$ cat post/packet-loss-at-dawn-/-the-thread-pool-was-too-shallow-/-it-ran-in-the-dark.md

16MAY22

packet loss at dawn / the thread pool was too shallow / it ran in the dark

Title: When Serverless Meets FinOps: A Costly Lesson in Platform Engineering

May 16, 2022. Another Tuesday with the usual grind of code reviews and technical debt. Today though, I woke up with a bit more of a hangover than usual—both metaphorical and literal. The metaphorical one comes from the latest sprint’s worth of unmerged PRs that still needed addressing after another all-nighter.

The literal one is just my usual morning cold from the office AC, but it felt like a lot today. A quick look at my calendar reveals an extra meeting with our FinOps team—a group I’ve been increasingly coming to respect for their keen insight into what our platform does and doesn’t deliver. They’re not just accountants in suits anymore; they’re the stewards of our cloud budget, and boy did we need their help.

The Setup

Over the past few months, we’ve been riding the wave of serverless hype. Our platform has expanded to include a diverse set of AWS Lambda functions, each with its own unique purpose. We were starting to see the benefits—a more scalable architecture, lower operational overhead—but as always, cost was a concern.

One of our key metrics is the DORA (DevOps Research and Assessment) score, which measures deployment frequency, lead time, mean time to recover from failures, and change failure rate. We’ve hit some impressive numbers, but FinOps had their eye on something more granular: cloud spending per function. The costs were rising faster than we anticipated.

The Revelation

During our meeting with the FinOps team, they pointed out a critical flaw in how we were tracking costs. Our billing was fragmented across multiple services, making it difficult to pinpoint where the expenses went. They suggested implementing a centralized cost management solution using AWS Budgets and Cost Explorer, which would help us visualize and manage spending better.

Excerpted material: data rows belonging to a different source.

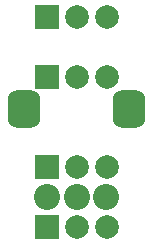
<source format=gbs>
G04 Layer_Color=16711935*
%FSTAX24Y24*%
%MOIN*%
G70*
G01*
G75*
%ADD17C,0.0789*%
%ADD18R,0.0789X0.0789*%
%ADD19C,0.0867*%
G04:AMPARAMS|DCode=20|XSize=106.4mil|YSize=126.1mil|CornerRadius=28.6mil|HoleSize=0mil|Usage=FLASHONLY|Rotation=0.000|XOffset=0mil|YOffset=0mil|HoleType=Round|Shape=RoundedRectangle|*
%AMROUNDEDRECTD20*
21,1,0.1064,0.0689,0,0,0.0*
21,1,0.0492,0.1261,0,0,0.0*
1,1,0.0572,0.0246,-0.0344*
1,1,0.0572,-0.0246,-0.0344*
1,1,0.0572,-0.0246,0.0344*
1,1,0.0572,0.0246,0.0344*
%
%ADD20ROUNDEDRECTD20*%
D17*
X027Y024D02*
D03*
X026D02*
D03*
X027Y026D02*
D03*
X026D02*
D03*
X027Y019D02*
D03*
X026D02*
D03*
X027Y021D02*
D03*
X026D02*
D03*
D18*
X025Y024D02*
D03*
Y026D02*
D03*
Y019D02*
D03*
Y021D02*
D03*
D19*
X025016Y02D02*
D03*
X026D02*
D03*
X026984D02*
D03*
D20*
X024248Y022953D02*
D03*
X027752D02*
D03*
M02*

</source>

But that’s not all. They also raised concerns about certain Lambda functions that seemed particularly costly. One in particular stood out: our daily data processing function. It was running more often than necessary and consuming unnecessary resources during off-peak hours. This wasn’t a bug, but rather an unintended consequence of our auto-scaling settings.

The Fix

Armed with this information, I dove into the code and began debugging. First step: audit the Lambda functions to ensure they were properly configured for cost optimization. It involved tweaking the memory allocation and timeout settings, adjusting the auto-scaling policies to reduce unnecessary invocations during off-peak hours.

The process was painstaking but rewarding. Each change brought us closer to achieving a more efficient platform. I even took it a step further by introducing a monitoring solution using CloudWatch Metrics and Alarms, which would alert me if any function was consuming more than the allocated budget.

The Learning

This experience taught me two valuable lessons:

Platform Engineering is More Than Just Code: As we shift towards cloud-native architectures, platform engineering becomes increasingly important. It’s not just about writing code; it’s about ensuring that your infrastructure scales effectively and efficiently while adhering to cost constraints.
Collaboration is Key: FinOps has become a crucial partner in our development process. They bring a unique perspective on the financial aspects of our platform, which helps us make informed decisions.

Looking Forward

As we continue to scale our platform, I’m excited about integrating more tools like AWS Budgets and Cost Explorer. It’s comforting knowing that we’re not just chasing DORA metrics or performance benchmarks; we’re also ensuring that our costs stay in check. The serverless architecture has opened up new possibilities for us, but with great power comes great responsibility.

Today’s meeting was a reminder that while technology can be complex, the solutions often lie in simple, collaborative efforts. As I sit here typing this, I’m already thinking about how we can further optimize our platform to meet both our operational and financial goals.